NoteSavings are two fold: Capacity savings (applies to bare metal and cloud based storage providers) and egress traffic savings (applies to storage cloud based providers).
Chapter 3. Alerts
3.1. Setting up alerts
Various alerts related to the storage metrics services, storage cluster, disk devices, cluster health, cluster capacity, and so on are displayed in the persistent storage and the object service dashboards.
It might take a few minutes for alerts to be shown in the alert panel, because only firing alerts are visible in this panel.
You can also view alerts with additional details and customize the display of Alerts in the OpenShift Container Platform. For more information, see Managing cluster alerts.

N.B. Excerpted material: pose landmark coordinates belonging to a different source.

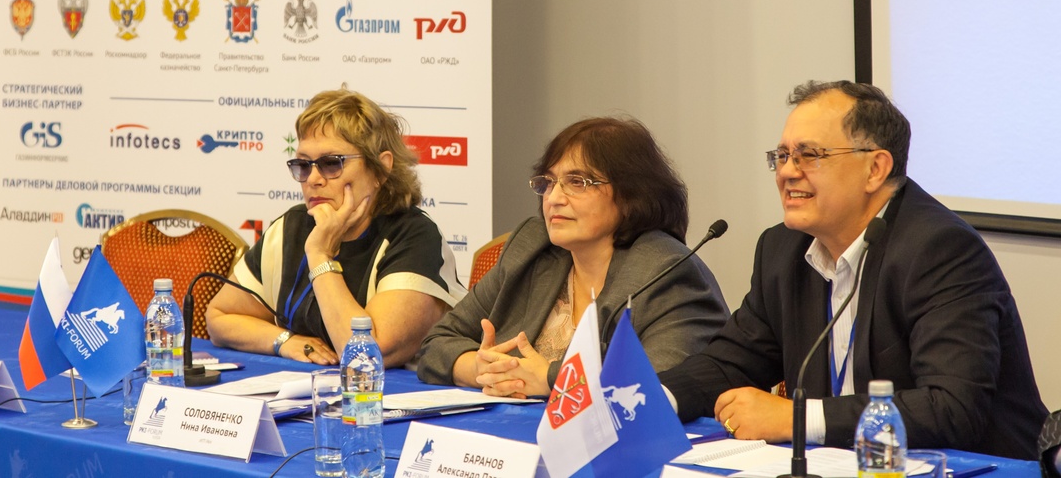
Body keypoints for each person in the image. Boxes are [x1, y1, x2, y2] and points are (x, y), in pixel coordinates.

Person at [659, 80, 1047, 459]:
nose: (787, 172)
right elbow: (729, 363)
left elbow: (950, 408)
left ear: (875, 169)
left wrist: (797, 419)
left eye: (809, 155)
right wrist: (648, 402)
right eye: (782, 155)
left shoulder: (941, 250)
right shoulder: (782, 249)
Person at [416, 116, 728, 396]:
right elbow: (436, 343)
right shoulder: (534, 248)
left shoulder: (667, 270)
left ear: (631, 195)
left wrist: (550, 379)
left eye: (577, 182)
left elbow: (659, 383)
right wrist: (483, 369)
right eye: (549, 183)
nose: (553, 198)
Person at [205, 88, 465, 367]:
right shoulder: (291, 227)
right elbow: (219, 317)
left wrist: (320, 255)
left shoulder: (414, 237)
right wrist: (284, 341)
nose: (313, 179)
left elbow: (368, 354)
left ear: (380, 169)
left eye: (331, 164)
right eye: (304, 165)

Chapter 4. Remote health monitoring
OpenShift Container Storage collects anonymized aggregated information about the health, usage, and size of clusters and reports it to Red Hat via an integrated component called Telemetry. This information allows Red Hat to improve OpenShift Container Storage and to react to issues that impact customers more quickly.
A cluster that reports data to Red Hat via Telemetry is considered a connected cluster.
4.1. About Telemetry
Telemetry sends a carefully chosen subset of the cluster monitoring metrics to Red Hat. These metrics are sent continuously and describe:
- The size of an OpenShift Container Storage cluster
- The health and status of OpenShift Container Storage components
- The health and status of any upgrade being performed
- Limited usage information about OpenShift Container Storage components and features
- Summary info about alerts reported by the cluster monitoring component
This continuous stream of data is used by Red Hat to monitor the health of clusters in real time and to react as necessary to problems that impact our customers. It also allows Red Hat to roll out OpenShift Container Storage upgrades to customers so as to minimize service impact and continuously improve the upgrade experience.
This debugging information is available to Red Hat Support and engineering teams with the same restrictions as accessing data reported via support cases. All connected cluster information is used by Red Hat to help make OpenShift Container Storage better and more intuitive to use. None of the information is shared with third parties.
4.2. Information collected by Telemetry
Primary information collected by Telemetry includes:
-
The size of ceph cluster in bytes :
{_name_="ceph_cluster_total_bytes"}
, -
The amount of ceph cluster storage used in bytes :
{_name_="ceph_cluster_total_used_raw_bytes"}
, -
Ceph cluster health status :
{_name_="ceph_health_status"}
, -
The total count of osds :
{_name_="job:ceph_osd_metadata:count"}
, -
The total number of Persistent Volumes present in OCP cluster :
{_name_="job:kube_pv:count"}
, -
The total iops (reads+writes) value for all the pools in ceph cluster :
{_name_="job:ceph_pools_iops:total"}
, -
The total iops (reads+writes) value in bytes for all the pools in ceph cluster :
{_name_="job:ceph_pools_iops_bytes:total"}
, -
The total count of ceph cluster versions running :
{_name_="job:ceph_versions_running:count"}
-
The total number of unhealthy noobaa buckets :
{_name_="job:noobaa_total_unhealthy_buckets:sum"}
, -
The total number of noobaa buckets :
{_name_="job:noobaa_bucket_count:sum"}
, -
The total number of noobaa objects :
{_name_="job:noobaa_total_object_count:sum"}
, -
The count of noobaa’s accounts :
{_name_="noobaa_accounts_num"}
, -
The total usage of noobaa’s storage in bytes. :
{_name_="noobaa_total_usage"}
Telemetry does not collect identifying information such as user names, passwords, or the names or addresses of user resources. In addition to the telemetry information stated above, NooBaa sends statistical information about accounts, buckets, objects, capacity, nodes, and connectivity health to phonehome.noobaa.com.